What is expected:
Reproduce the listing below word for word, from its beginning through the line containing "Time to Maturity", and leave the pictures out.

Entries supplied:
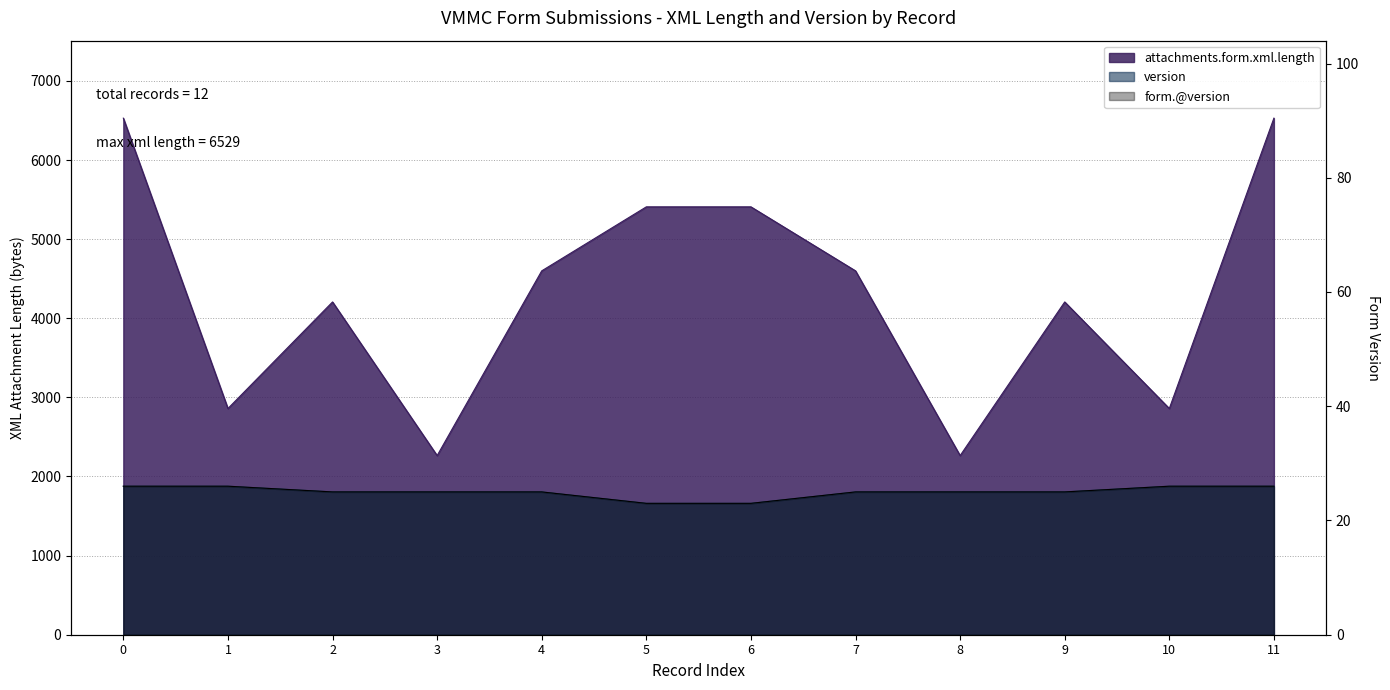

Rank the series at 8 from highest to lowest value.

attachments.form.xml.length, version, form.@version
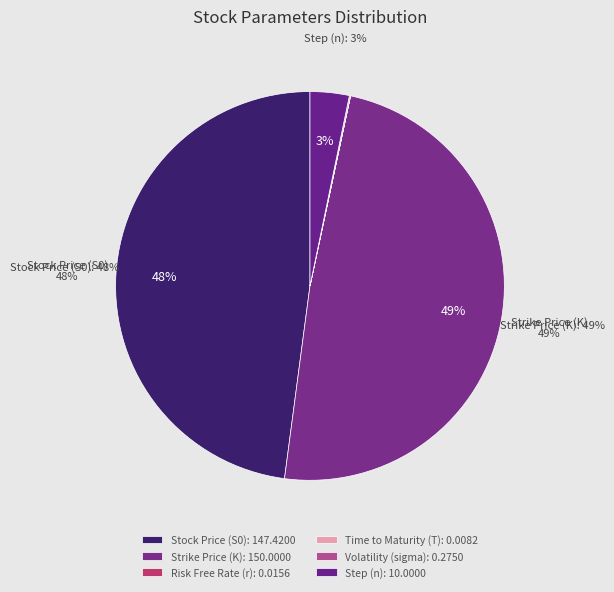

Rank the categories by value from lowest to highest.

Time to Maturity (T), Risk Free Rate (r), Volatility (sigma), Step (n), Stock Price (S0), Strike Price (K)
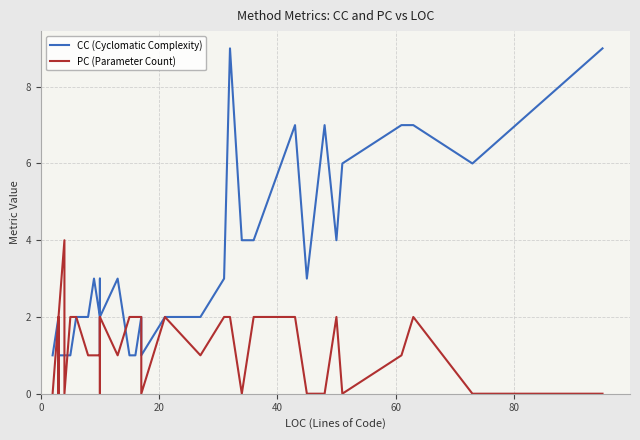

What is the difference between the maximum and minimum values in the PC (Parameter Count) series?

4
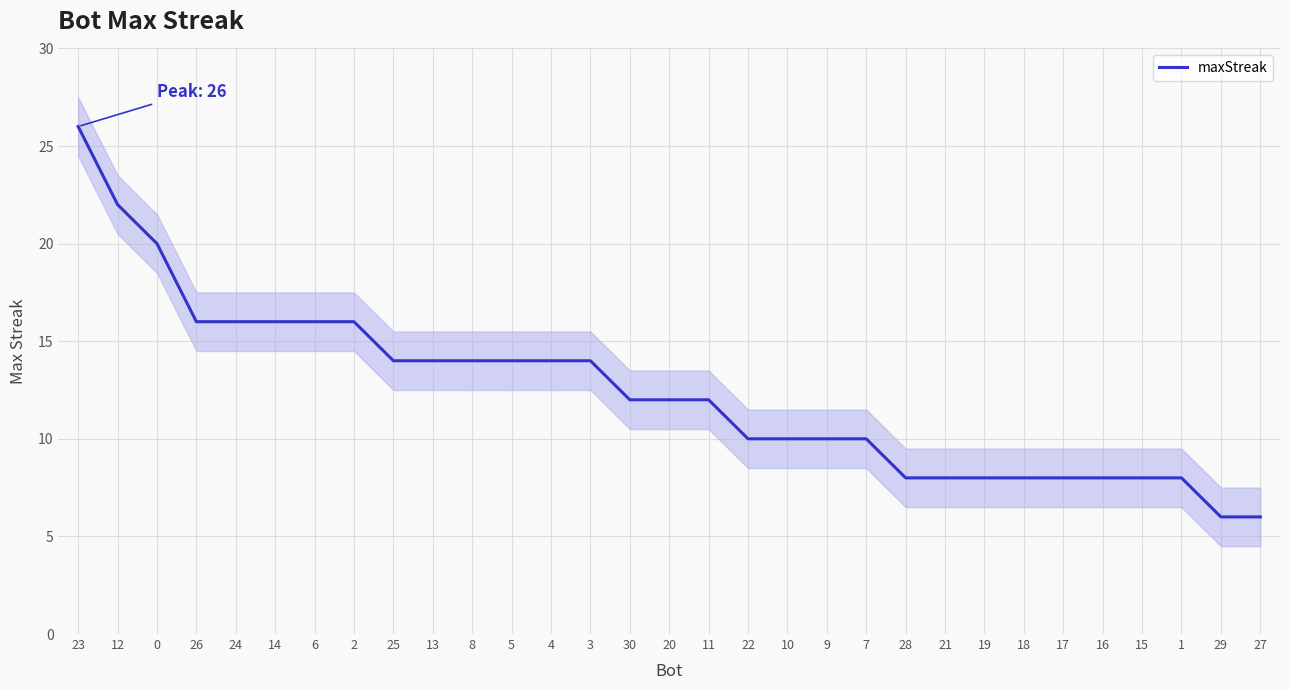

True or false: the data has more than 2 interior local peaks.

False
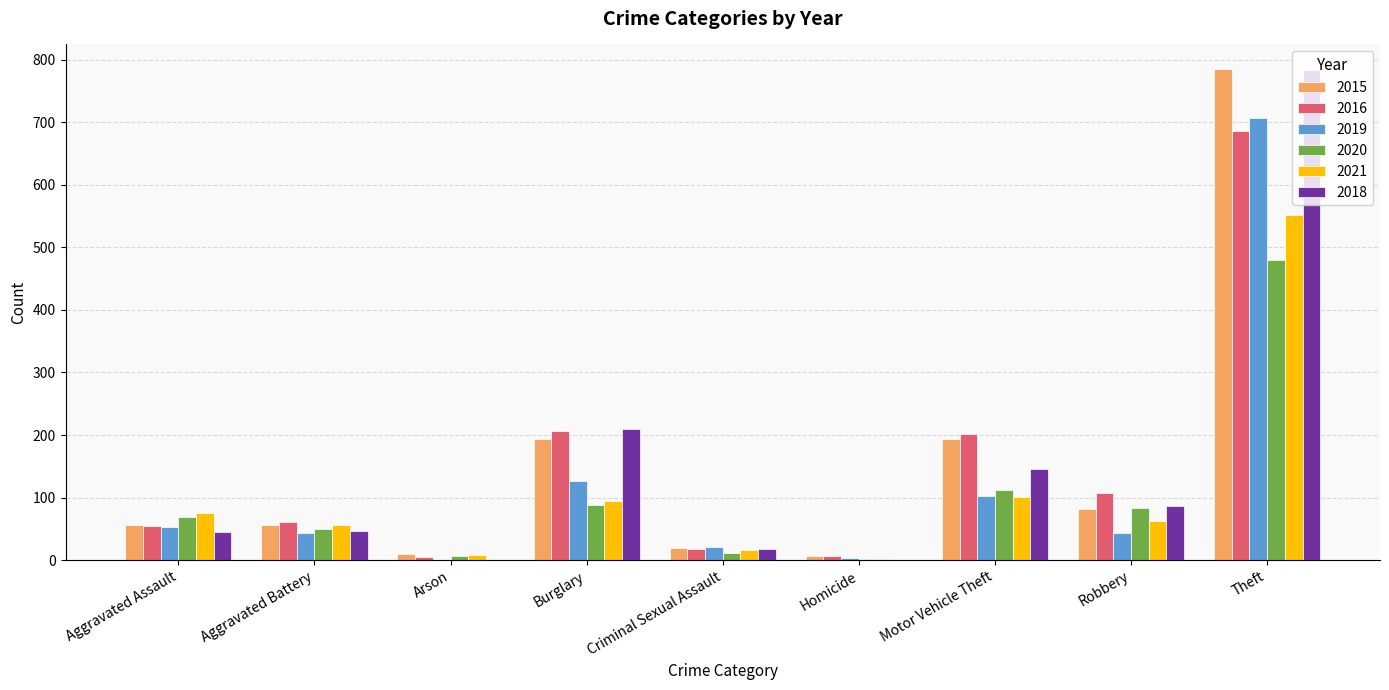

The value of 2018 at Burglary is 209. True or false?

True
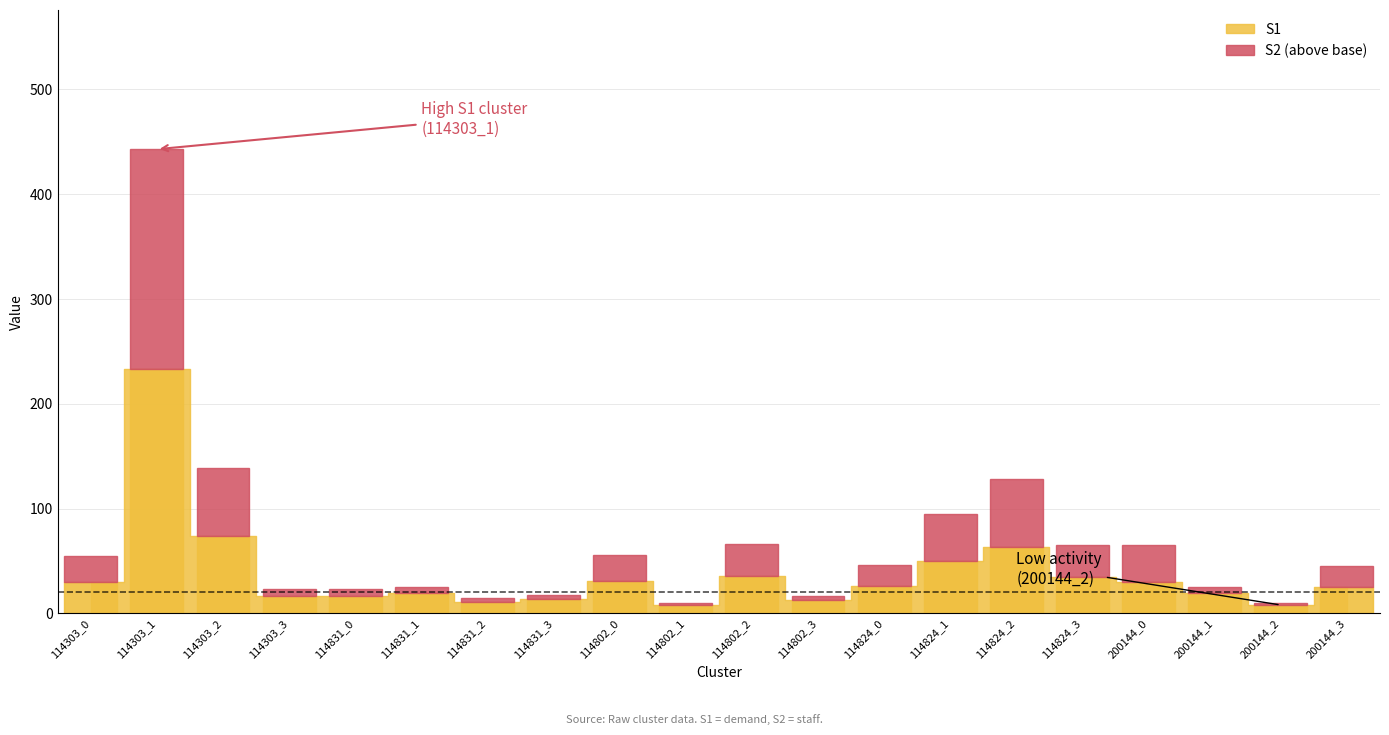

Which label corresponds to the smallest value in the chart?

114802_1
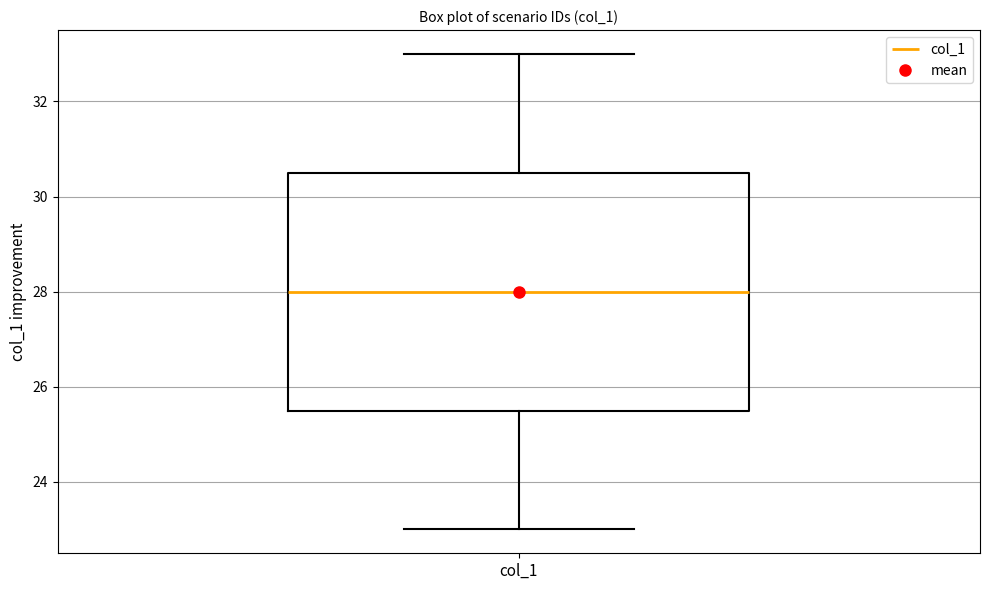

Where does the upper whisker of the box for col_1 end on the y-axis? The values are not printed on the chart, so give them approximately, as read against the axis.

33.0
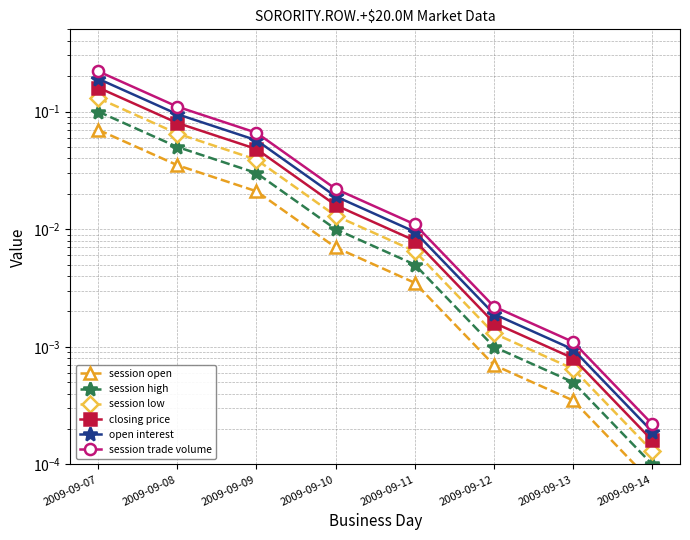

Reading left to right, what are all the values shown in this chart?

session open: 2009-09-07=0.1	2009-09-08=0.0	2009-09-09=0.0	2009-09-10=0.0	2009-09-11=0.0	2009-09-12=0.0	2009-09-13=0.0	2009-09-14=0.0
session high: 2009-09-07=0.1	2009-09-08=0.1	2009-09-09=0.0	2009-09-10=0.0	2009-09-11=0.0	2009-09-12=0.0	2009-09-13=0.0	2009-09-14=0.0
session low: 2009-09-07=0.1	2009-09-08=0.1	2009-09-09=0.0	2009-09-10=0.0	2009-09-11=0.0	2009-09-12=0.0	2009-09-13=0.0	2009-09-14=0.0
closing price: 2009-09-07=0.2	2009-09-08=0.1	2009-09-09=0.0	2009-09-10=0.0	2009-09-11=0.0	2009-09-12=0.0	2009-09-13=0.0	2009-09-14=0.0
open interest: 2009-09-07=0.2	2009-09-08=0.1	2009-09-09=0.1	2009-09-10=0.0	2009-09-11=0.0	2009-09-12=0.0	2009-09-13=0.0	2009-09-14=0.0
session trade volume: 2009-09-07=0.2	2009-09-08=0.1	2009-09-09=0.1	2009-09-10=0.0	2009-09-11=0.0	2009-09-12=0.0	2009-09-13=0.0	2009-09-14=0.0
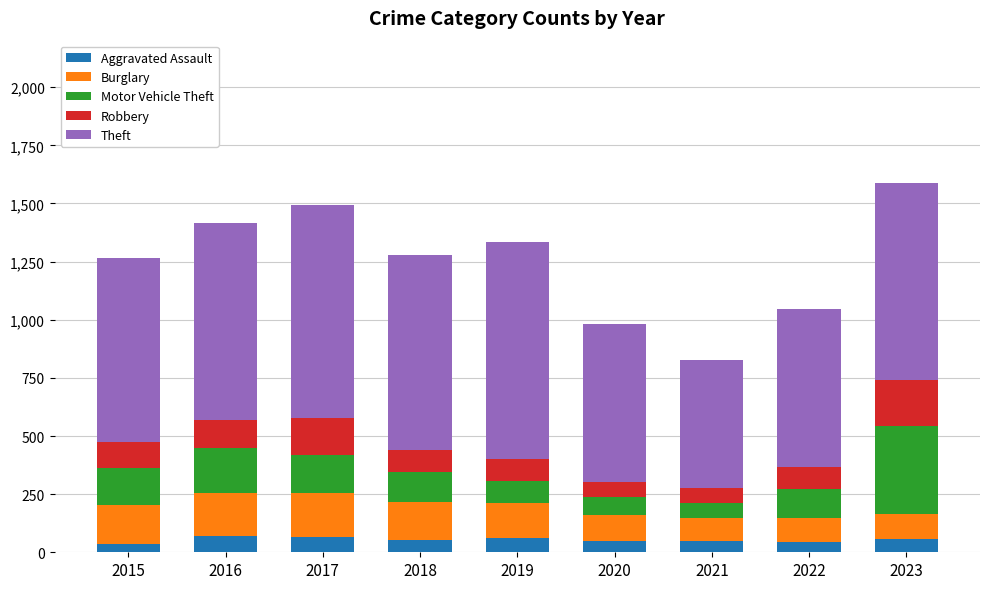

What is the average value of the Aggravated Assault series?

54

Reply to the task:
Rank the series at 8 from highest to lowest value.

attachments.form.xml.length, version, form.@version

Rank the categories by value from lowest to highest.

Time to Maturity (T), Risk Free Rate (r), Volatility (sigma), Step (n), Stock Price (S0), Strike Price (K)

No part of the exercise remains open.